Früher hat man gerne von „Diversifikation“ geschwärmt, damit man Ausweichmöglichkeiten hatte, wenn es in einer Sparte nicht mehr so läuft.
Heute spricht man lieber von „Outsourcing“ und Knebelverträgen für die Sublieferanten.

Als in der Autoindustrie die sogenannte Fertigungstiefe noch vorhanden war, und Gewinnmaximierung erst nach Entwicklung und Innovation an der Reihe war, konnten die Deutschen noch führend auftreten in diesem Bereich.

Man muss einfach erkennen, wenn im Monopoli-Spiel alle Entscheidungen nur noch zentralisiert getroffen werden, also alle Produktionsmittel bzw. Rechte in einer Hand liegen (ein Spieler alle Straßen und Hotels besitzt), ist das Spiel eigentlich zu Ende. Man kann dann entweder noch einmal Sonderregelungen zu Lasten aller Mitspieler einführen, oder ein neues Spiel beginnen.
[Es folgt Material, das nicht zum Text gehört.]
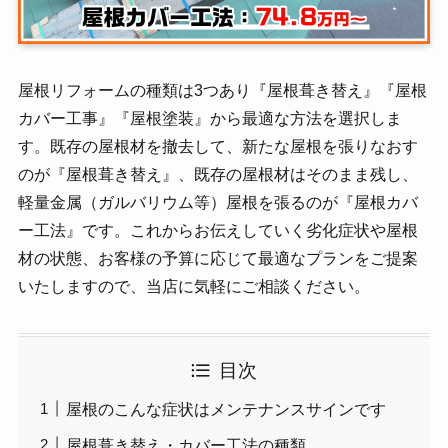
屋根リフォームの種類は3つあり『屋根葺き替え』『屋根
カバー工事』『屋根塗装』から最適な方法を選択しま
す。既存の屋根材を撤去して、新たな屋根を張りなおす
のが『屋根葺き替え』、既存の屋根材はそのまま残し、
軽量金属（ガルバリウム等）屋根を張るのが『屋根カバ
ー工法』です。これからお伝えしていく劣化症状や屋根
材の状態、お客様の予算に応じて最適なプランをご提案
いたしますので、当店に気軽にご相談ください。
目次
屋根のこんな症状はメンテナンスサインです
屋根葺き替え・カバー工法の種類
Wie wäre es denn, wenn die Automagnaten einfach mal geile Wärmepumpen bauen würden? Als Motorenentwickler von Verbrennern sollte man sich doch mit Adiabatenkurven auskennen, oder? Und gute günstige Wärmepunpen werden ja in den nächsten zehn Jahren noch ca. 40-80 Millionen gebraucht in Deutschland, in Europa bis zu 300.000.000.

Ach nee, Entwicklung geht ja nicht, denn die ist doch outsourced. Und die Entwicklungsfirmen hat man solange ausgequetscht, bis sie alleine die notwendigen Startinvestionen nicht mehr aufbringen können!

Das gilt vermutlich für alle großen Autobauer in Deutschland?

Frank2:

Ja. das ist wirklich dünn – wenn man wenigsten noch einige andere Modelle hätte wie z.B.

– EQE
– EQS
– EQE SUV
– EQS SUV
– A-Klasse
– C-Klasse
– E-Klasse
– S-Klasse
– S-Klasse lang
– EQA
– EQB
– CLE Coupe
– G-Klasse
– GLA
– GLB
– GLC
– GLC Coupe
– GLE
– GLE Coupe
– GLS
– CLA
– T-Modelle
– EQT
– EQV
– AMG hoch und runter
– von Maybach muss man glaube ich gar nicht reden.

Ach wäre das schön – aber leider ist auch da Tesla in einer viel besseren Situation – da gibt es wenigstens Auswahlmöglichkeiten.

Frank2:

Bei Mercedes läuft es im Moment bestimmt nicht so rund wie man möchte.

Aber immerhin ist Mercedes selbst in China (wo ja angeblich in 2024 für Mercedes alles den Bach runtergegangen ist) immer noch der Hersteller mit dem zweithöchsten Umsatz im Land – nach BYD.

Interessant oder?

Dr. Kralle:

Sparen und Kosten senken war noch nie eine gute Strategie. Mit Sicherheit kann in so einem Konzern einiges gestrafft werden. Ich vermisse aber die Perspektive. Ist der CLA und der GLC, die irgendwann mal kommen sollen, das einzige woran man sich gerade klammert? Puh, das ist dünn.

Philipp:

Bei 8% Umsatzrendite von einer Krise zu sprechen, kann man auch nicht jedem wirklich erklären.

Bingo:

Ich hätte da 3 erfolgversprechende Maßnahmenideen:
1. den Gorden mit seinem ständigen „sensual purity“ Gesäusel rausschmeißen
2 den Mastermanagement Ole gegen einen echten Automechanikspezi „CEO“ austauschen
3. die Aktien von den Chinesen, die in Coronazeiten zu billigstpreisen zugeschlagen haben, zurückkaufen

Daniel W.:

—–
Bis 2027 sollen fünf Milliarden Euro eingespart werden. Medienberichte deuten darauf hin, dass auch ein Stellenabbau in fünfstelliger Höhe Teil des Programms Next Level Performance sein könnte.
—–

M I T
E
R
C H I N A
E
D
E – A U T O S
S

bauen und den Stern draufkleben oder ins Automuseum?

Sven:

Na das kann ja lustig werden.
Die „Qualität“ ist jetzt schon unterirdisch.